▶ TASK INSTRUCTIONS
Transcribe every line of the material below exactly, and leave the pictures out of your answer.

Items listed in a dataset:
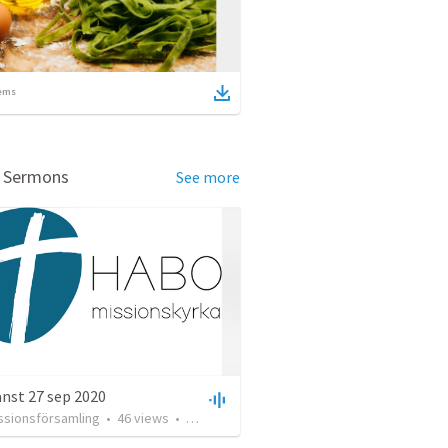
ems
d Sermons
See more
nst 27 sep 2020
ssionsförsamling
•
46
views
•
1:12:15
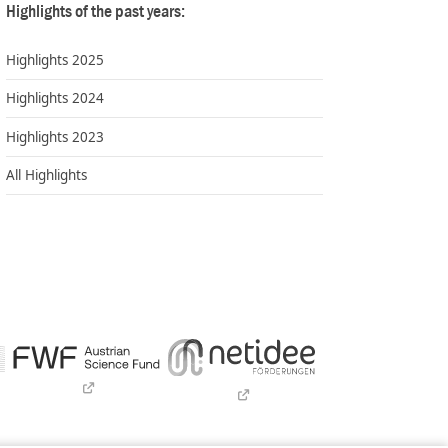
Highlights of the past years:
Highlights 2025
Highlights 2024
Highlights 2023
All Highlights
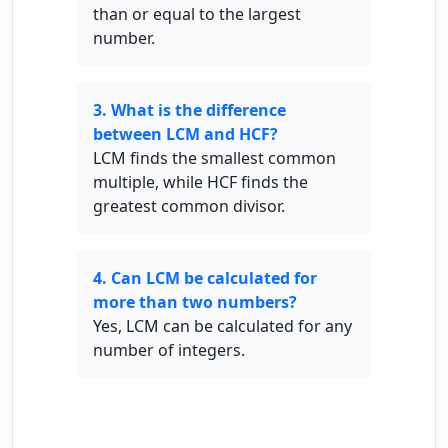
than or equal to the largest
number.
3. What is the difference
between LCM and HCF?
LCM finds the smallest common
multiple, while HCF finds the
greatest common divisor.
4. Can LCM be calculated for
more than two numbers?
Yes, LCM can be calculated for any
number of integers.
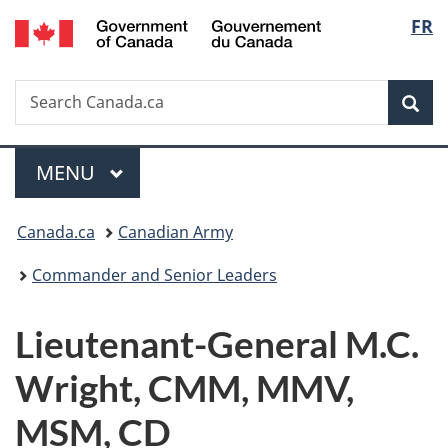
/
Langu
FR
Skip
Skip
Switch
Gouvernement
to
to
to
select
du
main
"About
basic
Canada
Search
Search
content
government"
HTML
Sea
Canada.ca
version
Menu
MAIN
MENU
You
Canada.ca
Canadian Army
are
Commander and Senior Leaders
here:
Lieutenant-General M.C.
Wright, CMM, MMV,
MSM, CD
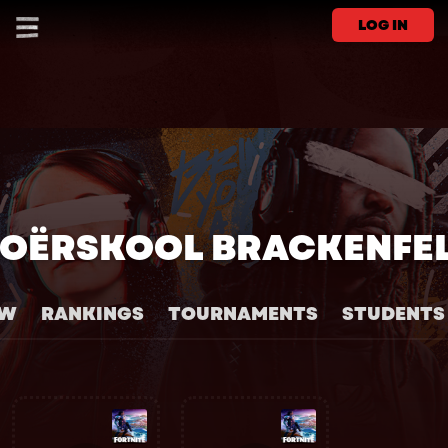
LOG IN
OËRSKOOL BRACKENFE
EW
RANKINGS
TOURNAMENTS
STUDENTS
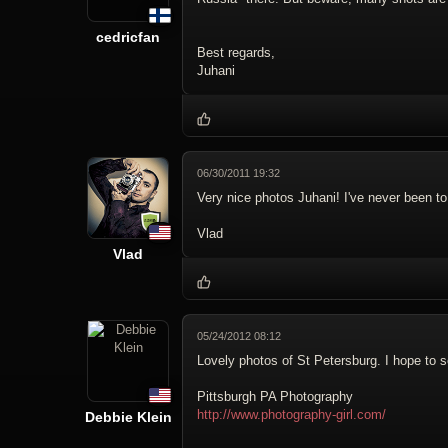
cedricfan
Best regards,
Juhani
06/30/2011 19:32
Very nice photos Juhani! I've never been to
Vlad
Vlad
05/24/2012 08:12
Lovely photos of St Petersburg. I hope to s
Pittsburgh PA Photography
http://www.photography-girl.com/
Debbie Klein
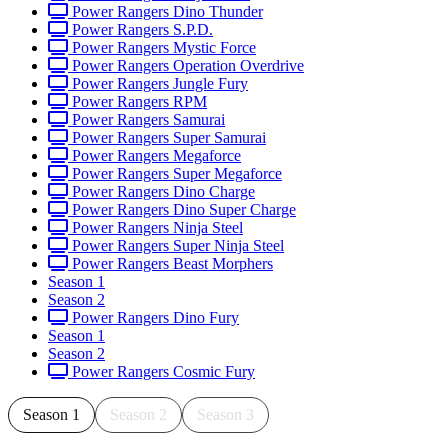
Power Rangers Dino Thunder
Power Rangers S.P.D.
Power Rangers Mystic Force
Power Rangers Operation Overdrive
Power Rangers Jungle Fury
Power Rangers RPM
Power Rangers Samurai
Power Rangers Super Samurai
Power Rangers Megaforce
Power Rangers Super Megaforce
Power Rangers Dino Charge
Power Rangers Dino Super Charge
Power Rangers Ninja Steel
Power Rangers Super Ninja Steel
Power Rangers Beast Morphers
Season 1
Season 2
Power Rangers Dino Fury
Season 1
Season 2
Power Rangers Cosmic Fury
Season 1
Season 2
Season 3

▶ TASK RESPONSE
ems
d Sermons
See more
nst 27 sep 2020
ssionsförsamling
•
46
views
•
1:12:15
Highlights of the past years:
Highlights 2025
Highlights 2024
Highlights 2023
All Highlights
than or equal to the largest
number.
3. What is the difference
between LCM and HCF?
LCM finds the smallest common
multiple, while HCF finds the
greatest common divisor.
4. Can LCM be calculated for
more than two numbers?
Yes, LCM can be calculated for any
number of integers.
/
Langu
FR
Skip
Skip
Switch
Gouvernement
to
to
to
select
du
main
"About
basic
Canada
Search
Search
content
government"
HTML
Sea
Canada.ca
version
Menu
MAIN
MENU
You
Canada.ca
Canadian Army
are
Commander and Senior Leaders
here:
Lieutenant-General M.C.
Wright, CMM, MMV,
MSM, CD
LOG IN
OËRSKOOL BRACKENFE
EW
RANKINGS
TOURNAMENTS
STUDENTS
cedricfan
Best regards,
Juhani
06/30/2011 19:32
Very nice photos Juhani! I've never been to
Vlad
Vlad
05/24/2012 08:12
Lovely photos of St Petersburg. I hope to s
Pittsburgh PA Photography
http://www.photography-girl.com/
Debbie Klein
Power Rangers Dino Thunder
Power Rangers S.P.D.
Power Rangers Mystic Force
Power Rangers Operation Overdrive
Power Rangers Jungle Fury
Power Rangers RPM
Power Rangers Samurai
Power Rangers Super Samurai
Power Rangers Megaforce
Power Rangers Super Megaforce
Power Rangers Dino Charge
Power Rangers Dino Super Charge
Power Rangers Ninja Steel
Power Rangers Super Ninja Steel
Power Rangers Beast Morphers
Season 1
Season 2
Power Rangers Dino Fury
Season 1
Season 2
Power Rangers Cosmic Fury
Season 1
Season 2
Season 3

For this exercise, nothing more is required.